One approach, conducting full means tests for identification of project beneficiaries, requires long and detailed surveys on household consumption and expenditures, a time consuming and expensive option. A short-cut, called proxy means tests (PMTs), developed for the targeting of social programs in Latin American countries during the 1980s, uses a small number of easily verifiable household characteristics.
PMT tools assign weights to a short list of household characteristics, using either regression or principal components analysis, by comparing the best fit of a PMT to the full means test in a nationally representative data set. PMTs have become common tools for targeting and poverty assessment where full means tests are costly. Today they are used by USAID microenterprise project implementing partners, the World Food Program, and the World Bank, among many others, for poverty assessment, beneficiary targeting, and program monitoring and evaluation in developing countries.

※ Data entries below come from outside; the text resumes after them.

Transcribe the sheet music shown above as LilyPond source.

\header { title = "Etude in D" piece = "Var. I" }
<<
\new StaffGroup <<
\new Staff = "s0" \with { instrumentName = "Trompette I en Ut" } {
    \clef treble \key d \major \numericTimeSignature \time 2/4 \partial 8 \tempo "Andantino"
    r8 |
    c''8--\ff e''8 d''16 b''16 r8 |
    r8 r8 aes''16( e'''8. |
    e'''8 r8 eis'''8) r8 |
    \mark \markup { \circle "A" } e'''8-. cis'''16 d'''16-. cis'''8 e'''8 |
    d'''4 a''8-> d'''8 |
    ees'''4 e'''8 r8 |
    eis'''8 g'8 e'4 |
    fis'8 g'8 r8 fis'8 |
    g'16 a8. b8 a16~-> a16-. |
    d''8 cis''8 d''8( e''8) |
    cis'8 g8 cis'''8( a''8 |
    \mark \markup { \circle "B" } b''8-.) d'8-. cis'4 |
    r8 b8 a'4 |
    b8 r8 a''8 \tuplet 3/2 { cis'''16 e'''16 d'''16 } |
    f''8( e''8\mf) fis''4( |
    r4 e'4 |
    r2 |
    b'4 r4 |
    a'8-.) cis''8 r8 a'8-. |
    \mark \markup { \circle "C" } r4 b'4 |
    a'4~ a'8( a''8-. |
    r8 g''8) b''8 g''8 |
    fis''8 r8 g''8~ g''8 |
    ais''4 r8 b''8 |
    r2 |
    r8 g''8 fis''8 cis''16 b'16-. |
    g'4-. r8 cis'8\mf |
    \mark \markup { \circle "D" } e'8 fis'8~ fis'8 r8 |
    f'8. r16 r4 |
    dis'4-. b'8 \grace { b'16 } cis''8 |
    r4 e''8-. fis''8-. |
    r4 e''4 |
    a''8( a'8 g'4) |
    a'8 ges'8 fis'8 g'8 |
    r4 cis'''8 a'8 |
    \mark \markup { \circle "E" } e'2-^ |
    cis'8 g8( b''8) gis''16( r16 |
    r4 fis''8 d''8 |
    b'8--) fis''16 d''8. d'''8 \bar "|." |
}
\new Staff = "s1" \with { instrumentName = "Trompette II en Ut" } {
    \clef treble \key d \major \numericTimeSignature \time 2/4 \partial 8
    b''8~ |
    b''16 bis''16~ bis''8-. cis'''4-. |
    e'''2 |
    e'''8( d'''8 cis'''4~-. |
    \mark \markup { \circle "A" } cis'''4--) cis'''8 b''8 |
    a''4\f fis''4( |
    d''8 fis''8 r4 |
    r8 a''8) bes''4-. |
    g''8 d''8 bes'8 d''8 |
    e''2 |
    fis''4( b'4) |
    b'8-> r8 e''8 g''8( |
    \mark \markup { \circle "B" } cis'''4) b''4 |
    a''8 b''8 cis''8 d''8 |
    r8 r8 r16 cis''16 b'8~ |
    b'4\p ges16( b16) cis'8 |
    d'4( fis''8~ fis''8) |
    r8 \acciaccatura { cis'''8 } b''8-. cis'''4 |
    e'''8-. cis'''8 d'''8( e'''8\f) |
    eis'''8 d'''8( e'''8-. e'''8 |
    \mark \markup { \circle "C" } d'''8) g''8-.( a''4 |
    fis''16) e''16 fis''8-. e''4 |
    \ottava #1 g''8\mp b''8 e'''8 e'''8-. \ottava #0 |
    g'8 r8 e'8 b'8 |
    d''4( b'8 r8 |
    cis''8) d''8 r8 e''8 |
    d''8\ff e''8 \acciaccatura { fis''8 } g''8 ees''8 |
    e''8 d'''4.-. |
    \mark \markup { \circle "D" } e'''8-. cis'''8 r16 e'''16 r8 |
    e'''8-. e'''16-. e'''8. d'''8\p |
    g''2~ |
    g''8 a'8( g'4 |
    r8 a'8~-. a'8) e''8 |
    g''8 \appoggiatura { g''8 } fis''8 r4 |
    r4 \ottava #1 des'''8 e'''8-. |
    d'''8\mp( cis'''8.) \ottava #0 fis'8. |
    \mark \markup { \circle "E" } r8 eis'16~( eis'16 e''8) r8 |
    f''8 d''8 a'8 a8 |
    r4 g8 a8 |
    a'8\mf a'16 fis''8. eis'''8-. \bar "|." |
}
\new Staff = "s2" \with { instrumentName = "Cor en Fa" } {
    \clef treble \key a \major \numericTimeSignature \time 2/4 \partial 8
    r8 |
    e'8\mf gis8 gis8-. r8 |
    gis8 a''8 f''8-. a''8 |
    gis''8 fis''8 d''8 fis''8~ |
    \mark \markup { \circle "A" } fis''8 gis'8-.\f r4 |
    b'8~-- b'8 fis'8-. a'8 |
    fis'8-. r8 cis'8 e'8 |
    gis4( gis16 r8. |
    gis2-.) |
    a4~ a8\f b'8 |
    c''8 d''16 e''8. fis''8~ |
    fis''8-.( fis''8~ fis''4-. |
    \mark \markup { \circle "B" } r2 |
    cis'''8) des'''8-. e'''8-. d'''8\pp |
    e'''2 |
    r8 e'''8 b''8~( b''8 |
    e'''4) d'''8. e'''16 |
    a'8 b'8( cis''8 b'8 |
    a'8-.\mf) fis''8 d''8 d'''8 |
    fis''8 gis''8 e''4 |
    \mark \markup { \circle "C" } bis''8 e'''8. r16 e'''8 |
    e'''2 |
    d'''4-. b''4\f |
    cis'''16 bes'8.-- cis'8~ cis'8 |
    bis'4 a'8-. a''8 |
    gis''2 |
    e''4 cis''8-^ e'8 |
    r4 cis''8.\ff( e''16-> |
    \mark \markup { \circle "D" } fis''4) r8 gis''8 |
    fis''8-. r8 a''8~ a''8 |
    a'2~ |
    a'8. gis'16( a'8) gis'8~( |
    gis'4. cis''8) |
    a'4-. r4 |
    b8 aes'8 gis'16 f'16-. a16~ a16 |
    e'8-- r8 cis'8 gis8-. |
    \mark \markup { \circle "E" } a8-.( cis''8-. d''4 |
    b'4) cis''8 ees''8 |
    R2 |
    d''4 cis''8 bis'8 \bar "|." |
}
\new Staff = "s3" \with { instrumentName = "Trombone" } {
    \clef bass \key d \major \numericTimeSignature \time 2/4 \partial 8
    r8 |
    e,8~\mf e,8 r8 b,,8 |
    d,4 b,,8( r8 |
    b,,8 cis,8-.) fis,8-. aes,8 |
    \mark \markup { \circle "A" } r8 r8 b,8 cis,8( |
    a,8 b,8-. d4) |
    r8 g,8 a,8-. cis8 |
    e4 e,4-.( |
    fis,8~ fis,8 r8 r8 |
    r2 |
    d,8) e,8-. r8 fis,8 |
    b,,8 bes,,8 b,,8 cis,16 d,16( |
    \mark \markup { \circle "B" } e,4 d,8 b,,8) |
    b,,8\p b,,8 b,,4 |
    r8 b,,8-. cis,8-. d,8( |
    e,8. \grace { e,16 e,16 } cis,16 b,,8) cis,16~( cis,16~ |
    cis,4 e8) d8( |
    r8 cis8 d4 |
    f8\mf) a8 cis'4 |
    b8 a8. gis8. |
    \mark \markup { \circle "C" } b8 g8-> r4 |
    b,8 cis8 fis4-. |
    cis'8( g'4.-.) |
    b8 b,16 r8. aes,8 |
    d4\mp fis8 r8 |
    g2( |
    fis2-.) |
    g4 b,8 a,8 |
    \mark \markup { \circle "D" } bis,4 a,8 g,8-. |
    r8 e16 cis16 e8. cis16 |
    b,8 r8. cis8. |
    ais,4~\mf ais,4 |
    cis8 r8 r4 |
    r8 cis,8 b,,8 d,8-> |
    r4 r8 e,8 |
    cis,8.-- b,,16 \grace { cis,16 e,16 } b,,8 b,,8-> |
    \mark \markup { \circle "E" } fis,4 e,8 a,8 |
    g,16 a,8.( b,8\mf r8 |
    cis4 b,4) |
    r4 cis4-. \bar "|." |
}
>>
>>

Once weights have been generated for a set of observable household characteristics that can account for a substantial amount of the variation in household wealth or welfare, the development practitioner can apply the PMT tool to a sub-population selected for intervention to rank or classify households according to PMT score.

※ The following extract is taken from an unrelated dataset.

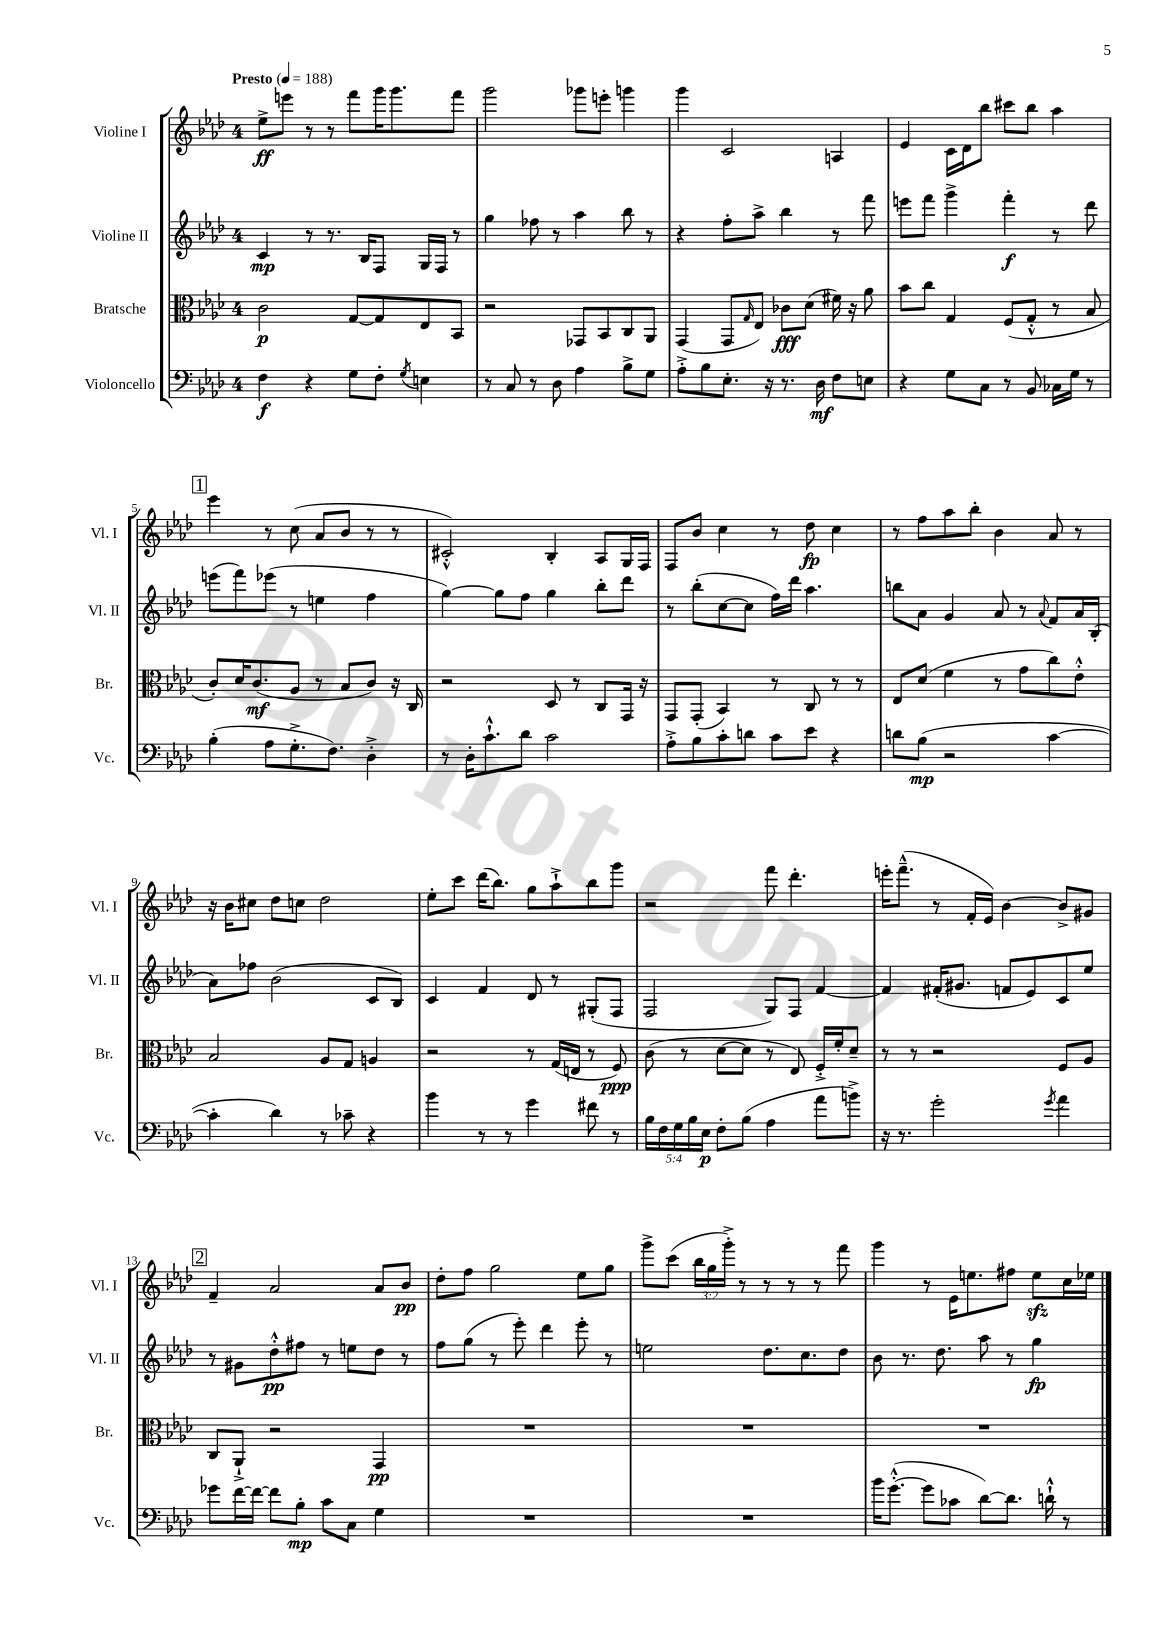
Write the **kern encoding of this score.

This process involves implementation of a brief household survey to the targeted subpopulation to gather the household characteristics needed for the PMT tool. The observed household characteristics are then multiplied by the PMT tool weights to generate a PMT score for each household. In many applications, the calculated PMT scores are used to rank households from poorest to wealthiest, and the poorest households are selected as program beneficiaries.
Overall, the objective of PMT tools is to quickly and affordably identify households meeting particular criteria in a new setting (but under the same data generating process) using a model parameterized with previously available data. Therefore, for PMT tools to serve their purpose, it is important that they perform well not only within the data set or sample in which they were parameterized but also, and especially, within the new data set or sample.
In other words, high out-of-sample prediction accuracy must be prioritized in the development of PMT tools. In the fields of machine learning and predictive analytics, stochastic ensemble methods have been shown to perform very well out-of-sample due to the bias and variance reducing features of such methods.
In our paper, Improved poverty targeting through machine learning: An application to the USAID Poverty Assessment Tools**, Austin Nichols and I present evidence that the application of machine learning methods to PMT development can substantially improve the out-of-sample performance of these targeting tools. We illustrate the potential of machine learning algorithms for PMT tool development by applying stochastic ensemble algorithms such as random forests to a set of PMT tools that have been developed by the University of Maryland IRIS Center for the purpose of USAID poverty assessment. We find gains in poverty targeting accuracy from 2 to 18 percent across countries. Monday’s post will detail the methods and findings of the paper.
**This paper has been revised and published under a new title, Re-tooling poverty targeting using out-of-sample validation and machine learning.